Fortune’s 40 Under 40
Students considering what to study might find inspiration in Fortune’s 40 under 40. The list is loaded with young tech-industry pioneers. Four of the top five, six of the top ten are in tech, and all others heavily rely on technology. Something to think about: the last time you saw a young person on the cover of a business magazine, which industry were they in? Finance? Accounting? It’s almost always tech. Geek up, my friends!
WePay: The Anti-PayPal
And of course we can’t wait ‘til BC alums Rich Aberman & Bill Clerico (right) make the above list.
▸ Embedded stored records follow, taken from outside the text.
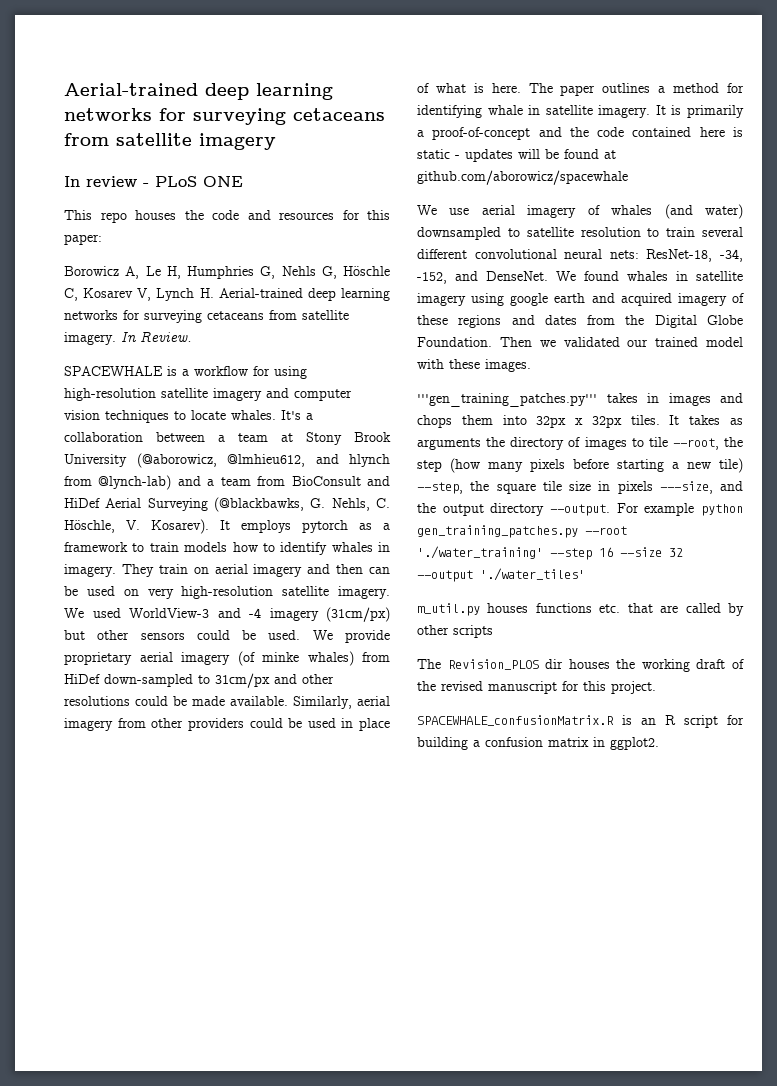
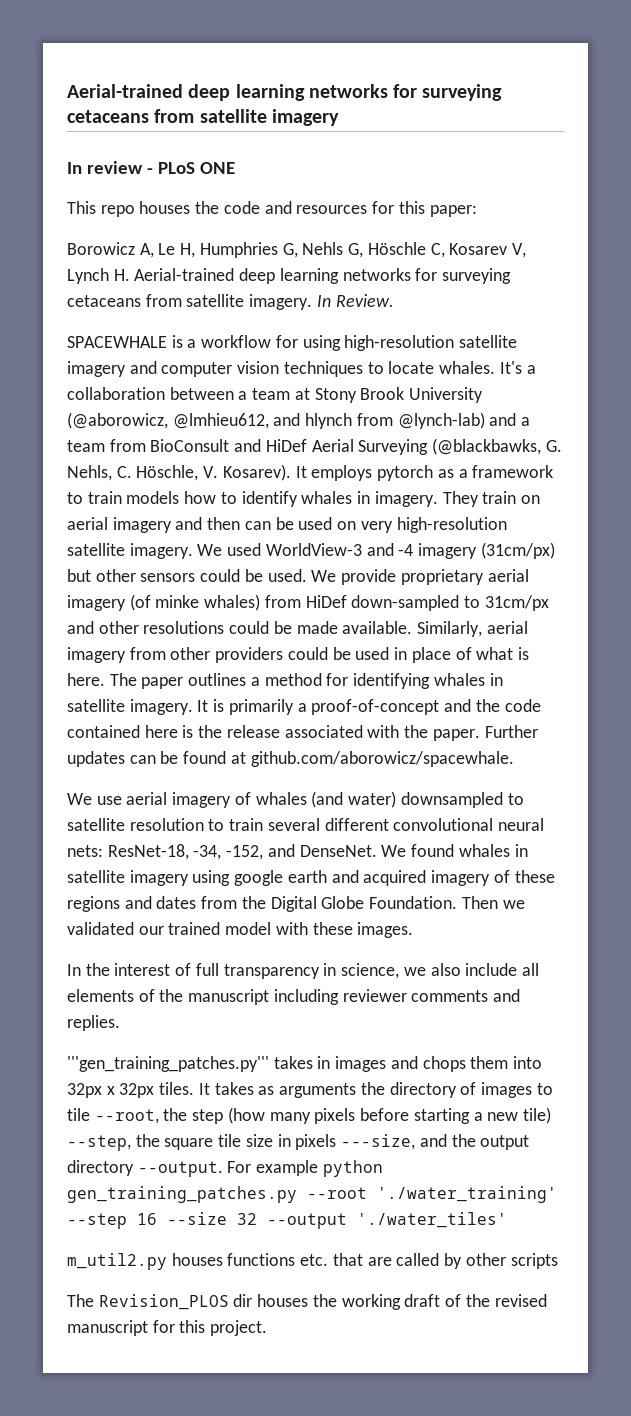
[487,105,523,115] whale -> [433,673,485,686] whales
[417,149,540,162] static - updates will -> [198,725,538,741] [67,751,156,767] the release associated with the paper. Further updates can
[417,170,628,185] github.com/aborowicz/spacewhale -> [250,751,514,767] github.com/aborowicz/spacewhale.
(531, 365) none -> [67,963,539,979] [67,989,521,1005] [67,1015,120,1031] // In the interest of full transparency in science, we also include all elements of the manuscript including reviewer comments and replies.
[417,603,480,616] m_util.py -> [67,1253,167,1270] m_util2.py
[417,715,744,728] [417,737,659,750] // SPACEWHALE_confusionMatrix.R is an R script for building a confusion matrix in ggplot2. -> (268, 1328) none

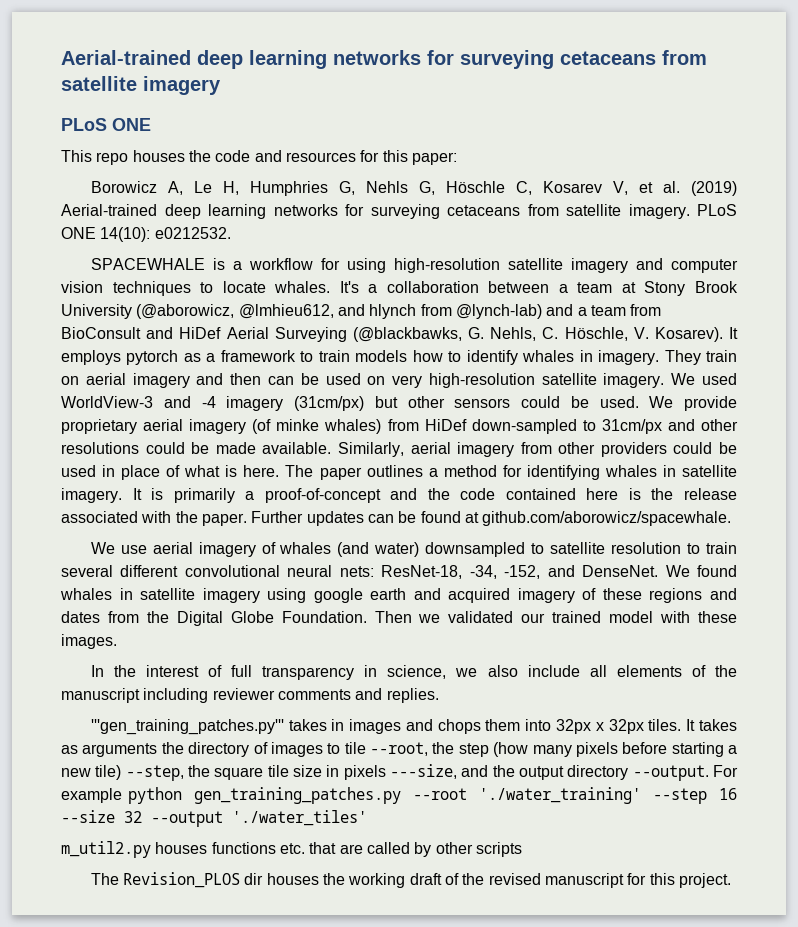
[67,161,153,174] In review - -> (221, 85) none
[67,268,130,284] Lynch H. -> [638,181,738,196] et al. (2019)
[316,294,394,307] In Review. -> [697,204,737,216] [61,227,231,242] PLoS ONE 14(10): e0212532.

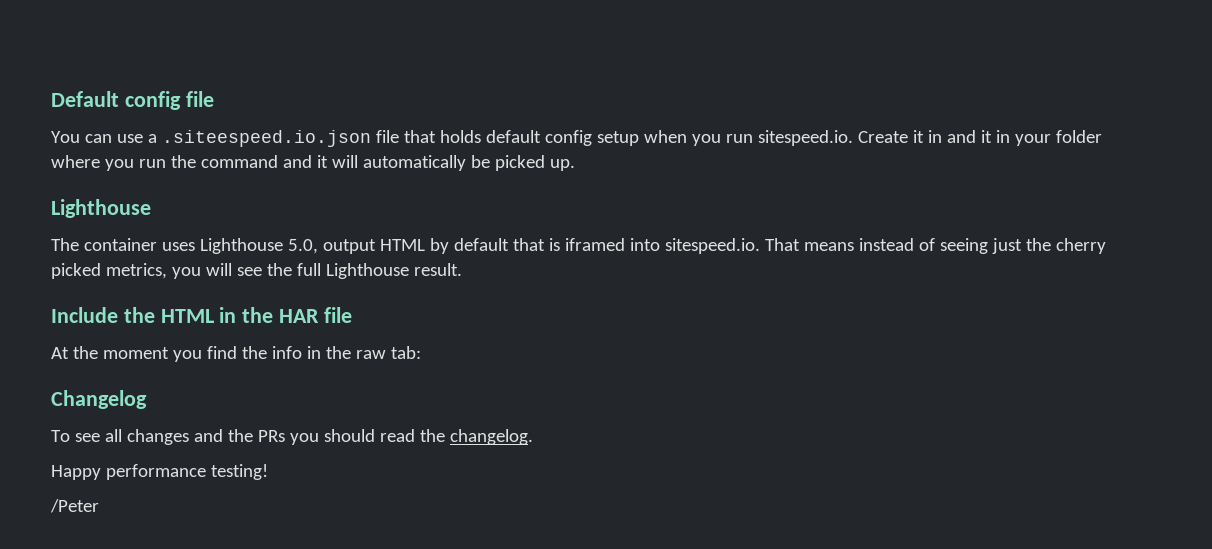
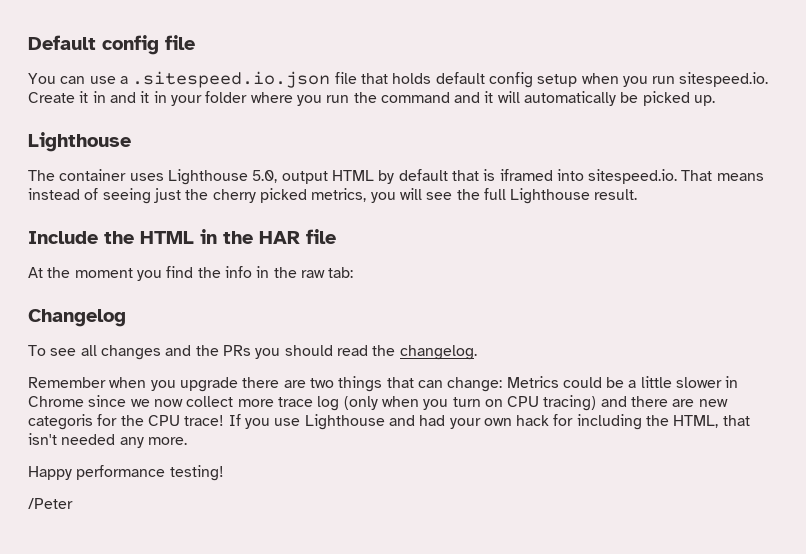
[161,130,371,147] .siteespeed.io.json -> [132,71,331,88] .sitespeed.io.json
(533, 437) none -> [28,376,739,392] [28,395,728,411] [28,414,750,430] [28,433,187,448] // Remember when you upgrade there are two things that can change: Metrics could be a little slower in Chrome since we now collect more trace log (only when you turn on CPU tracing) and there are new categoris for the CPU trace! If you use Lighthouse and had your own hack for including the HTML, that isn't needed any more.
The duo continue to get rave press, including this piece which appeared on the front page of CNN’s Money section earlier this month. There’s a killer quote from WePay investor & PayPal co-founder Max Levchin: “These guys showed up and said, ‘Hey, this is what PayPal doesn’t do well.’ And I said, ‘Yeah, I know’. The rest was establishing that these guys could do it better.” The WePay guys continue to stick it to the man (if the man is PayPal). TechCrunch covers a brilliant guerilla marketing stunt where founders froze $200 in 600 lbs of ice and toted it around the Moscone Center outside a PayPal conference, demonstrating how their giant competitor freezes cash of certain groups and is less attractive than the startup. Good luck, guys!